Artinya, perempuan harus diberikan ruang untuk meniti karir politiknya dengan baik,
hal ini juga telah digandeng oleh pemerintah yang disahkan dalam UU, yang menjadi alasan
partai politik selalu merekrut perempuan dalam politiknya. Lantas apa yang harus dilakukan
perempuan untuk memuluskan rekam politiknya, berikut solusi yang ditawarkan dalam
artikel konseptual ini:
a. Bangun paradigma positif
Hal mendasar yang menjatuhkan perempuan adalah paradigma bahwa perempuan
tidak begitu pantas memimpin. Artinya, perempuan harus mengubahnya dengan
paradigman positif bagi perepresentasian perempuan dalam politik, misalnya dengan
menciptakan pemikiran, ide, gagasan yang mampu dijual untuk kemajuan Indonesia.
b. Berpendidikan tinggi
Setelah memiliki pandangan positif, bahwa perempuan juga bisa berkarir politik,
mulailah dengan
bersekolah setinggi-tingginya.
Mengapa?
Karena
dengan
bersekolah perempuan dapat menemukan pemikiran-pemikiran baru dan menyadari
pentingnya berpolitik. Hal ini juga agar tidak dipandang sebelah mata oleh kaum
laki-laki.
c. Ber-aktualisasi, memanajemen waktu, dan memantaskan diri
Sebagai perempuan yang dikodratkan sebagai ibu rumah tangga, seharusnya
perempuan bisa mengubahnya. Perempuan harus bisa memiliki pemikiran yang
cerdas—ditopang oleh pendidikan tinggi—lalu pandai mengatur waktu—antara di
rumah dan berkarir—dengan demikian terfikirlah bahwa pantas atau tidakkah
perempuan berpolitik.
d. Bergabung dengan partai politik
Partai politik sebagai mesin politik tentunya ini merupakan jembatan yang baik
untuk karir politik perempuan. Pilihlah partai politik yang pro-rakyat dan pro-
perempuan, atau dirikanlah partai khusus perempuan, karena rakyat Indonesia punya
banyak perempuan yang luar bisa, bukan tidak mungkin banyak pula kandidat hebat
untuk memimpin negeri ini. Pemilih pun banyak perempuan.
e. Berprestasi
Terakhir, perempuan harus berprestasi. Untuk menyeterakan atau bahkan menyaingi
laki-laki, dalam dunia politik ini perlu tunjangan prestasi yang mumpuni. Misalnya
perempuan harus berprestasi dalam akademik, atau pun memiliki terobosanterobosan yang tidak difikirkan laki-laki.

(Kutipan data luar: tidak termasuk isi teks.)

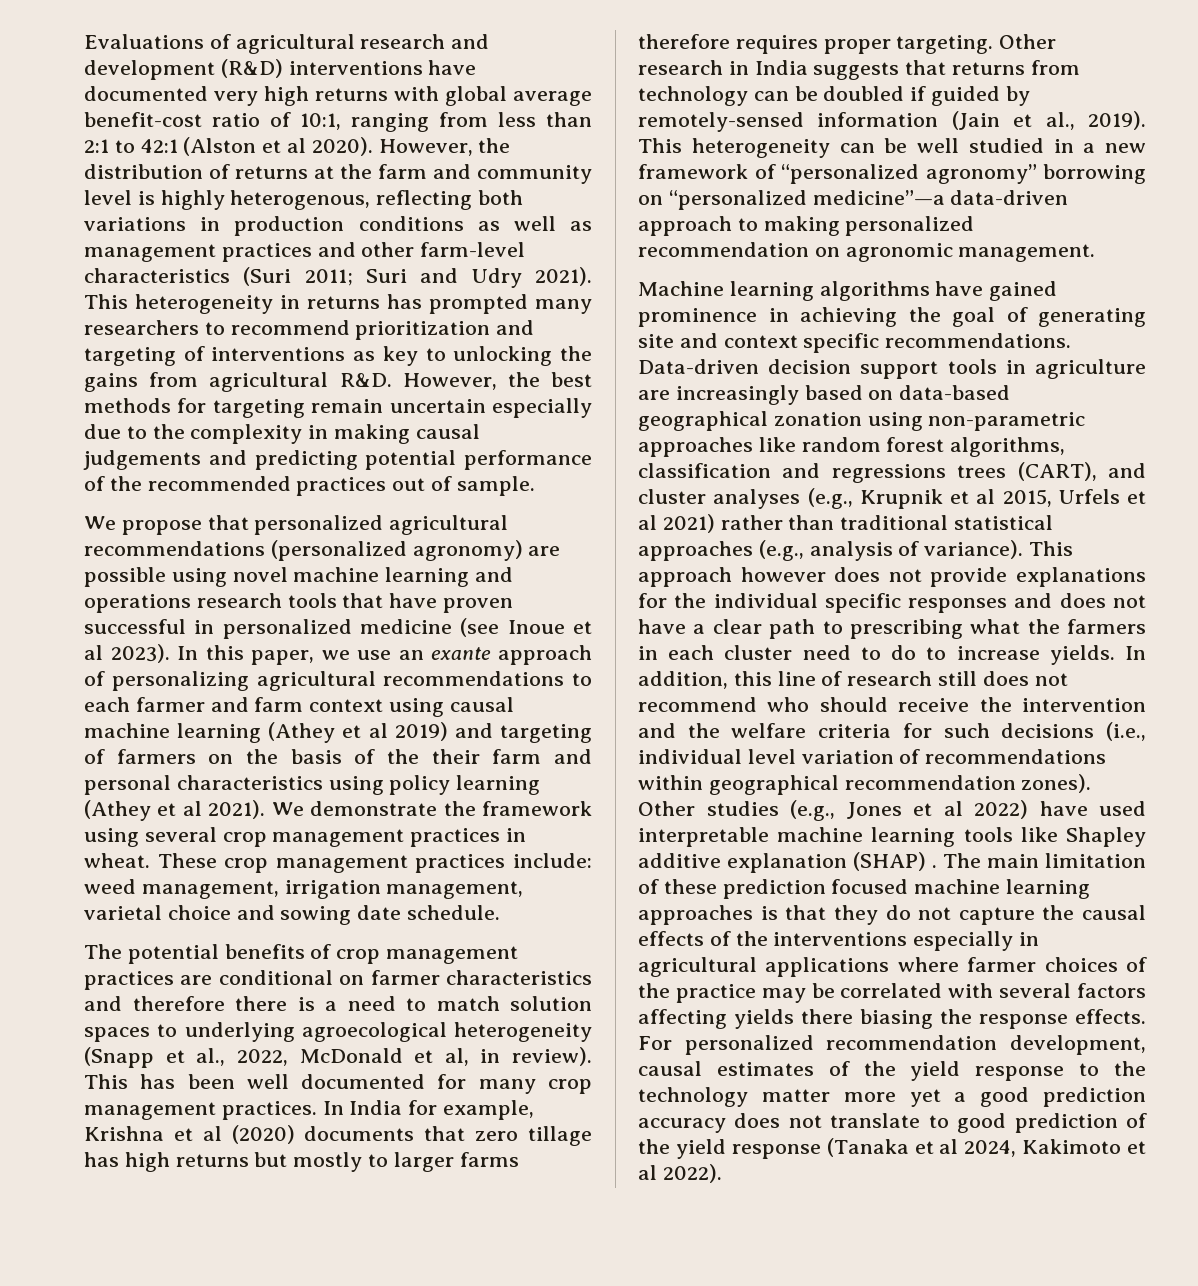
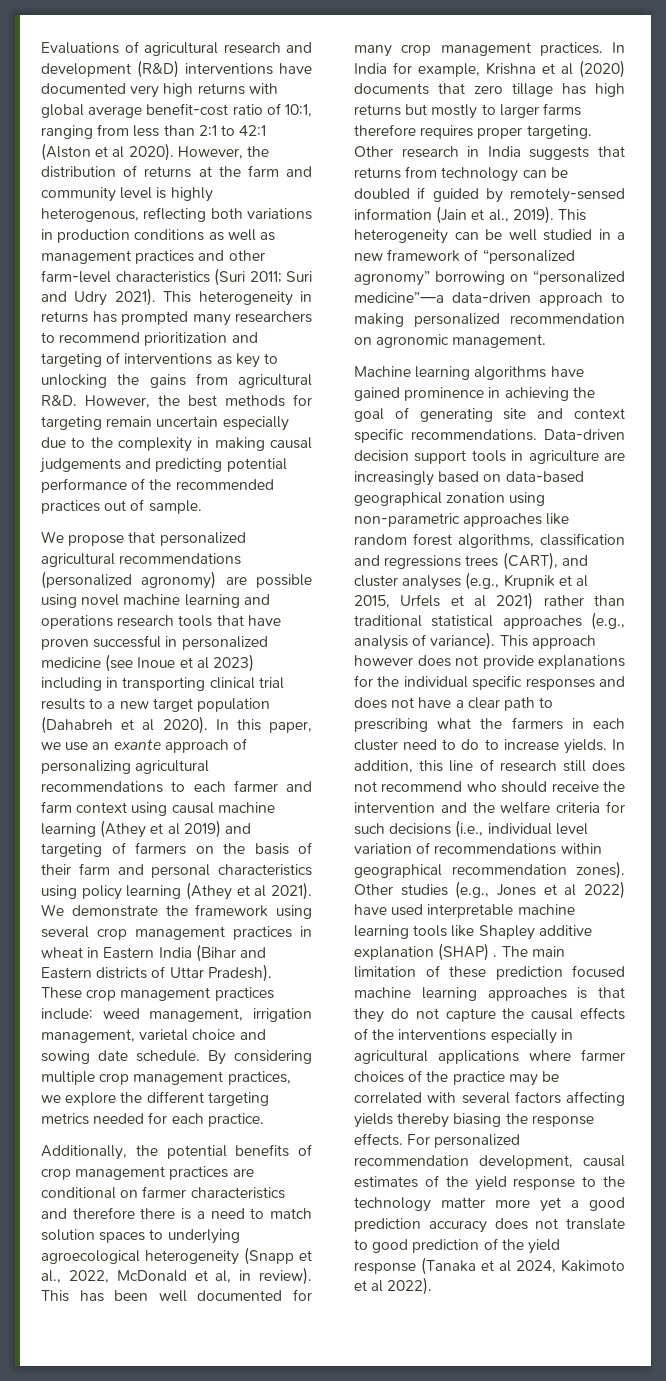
[110,644,170,663] 2023). -> [212,654,254,672] [41,677,284,691] [41,698,270,712] [41,716,208,734] 2023) including in transporting clinical trial results to a new target population (Dahabreh et al 2020).
[387,749,419,764] the -> (312, 848) none
[84,853,150,868] wheat. -> [41,944,266,962] [41,964,272,982] wheat in Eastern India (Bihar and Eastern districts of Uttar Pradesh).
[84,944,122,959] // The -> [208,1050,312,1065] [41,1071,291,1085] [41,1091,269,1106] [41,1112,264,1127] [41,1145,158,1160] By considering multiple crop management practices, we explore the different targeting metrics needed for each practice. // Additionally, the
[801,1009,853,1024] there -> [397,1113,450,1128] thereby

Dalam kaitannya dengan pemilihan umum tahun 2019, perempuan masih sangat
berpeluang untuk paling tidak mengisi kuota 30% anggota legislatif dalam parlemen. Bukan
sekadar mengisi kekosongan, lebih dari itu, yakni dengan benar-benar memiliki jiwa
kepemimpinan dan memikirkan kemajuan negeri ini.
Penutup
Pemosisian perempuan atau representasi perempuan dalam politik di Indonesia
masih didikte oleh politik kaum laki-laki. Hal ini dibuktikan oleh statistik keterlibatan dan
pemetaan perempuan dalam politik praktis.

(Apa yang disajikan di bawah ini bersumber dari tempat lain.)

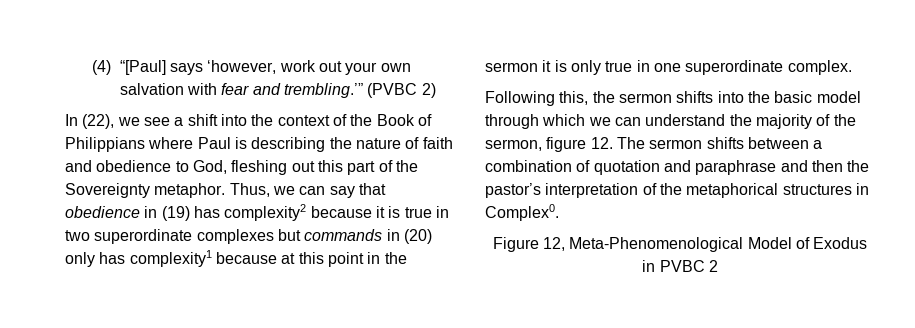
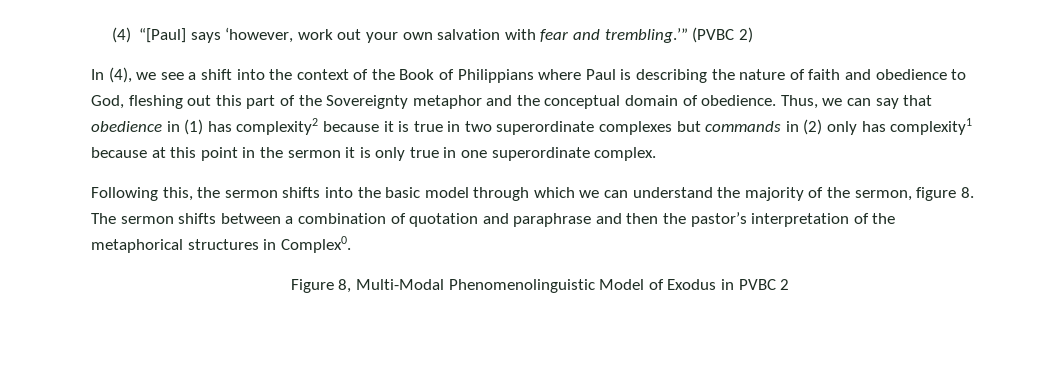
[82,114,115,129] (22), -> [108,67,132,83] (4),
[154,183,226,198] metaphor. -> [412,95,777,109] metaphor and the conceptual domain of obedience.
[161,206,190,221] (19) -> [184,119,204,135] (1)
[403,229,432,244] (20) -> [803,119,823,135] (2)
[590,137,613,149] 12. -> [960,187,974,198] 8.
[543,237,744,252] 12, Meta-Phenomenological -> [338,279,595,293] 8, Multi-Modal Phenomenolinguistic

Representasi perempuan masih bersifat negatif, walaupun perempuan memiliki
peluang yang sangat baik untuk berkarir dalam dunia politik. Peluang tersebut haruslah
digunakan dengan baik, yaitu dengan cara menekan potensi tantangan menjadi peluang.
Dalam kaitannya dengan pemilu tahun 2019, potensi perempuan dalam pesta demokrasi
tersebut sangatlah terbuka lebar. Perepresentasian perempuan dalam dunia politik Indonesia,
mesti ditopang oleh beberapa hal, seperti membangun paradigm positif, berpendidikan
tinggi, ber-aktualisasi, memenejemen diri, bergabung dengan partai politik, dan berperstasi.
Daftar Pustaka
Damayanti, Fitria. 2015. Peran Kepemimpinan Wanita dan Keterlibatannya dalam Bidang
Politik di Indonesia. Unwir: Indramayu.
Eriyanto. 2012. Analisis Wacana Pengantar Analisis Teks Media. Yogyakarta: LKIS.
Jurnal Sosial dan Demokrasi. 2009. Representasi Politik Perempuan: Sekadar Ada Pemberi
Warna. Edisi ke-6, tahun ke-2, Juni—Agustus 2009.
Hidayatulloh dan Leni Marlina. 2011. Perkawinan di Bawah Umur: Studi Kasus di Desa
Bulunghinit, Labuhan Batu, Sumatera Utara. UII: Yogyakarta.
Sridanti, L. Putu. Tanpa tahun. Peranan Politik Perempuan di Indonesia
Peluang Dan Hambatan. Journal Selebaran Online.
Syafi’ ie, dkk. 2011. Politik Hukum dan Hak Asasi Manusia.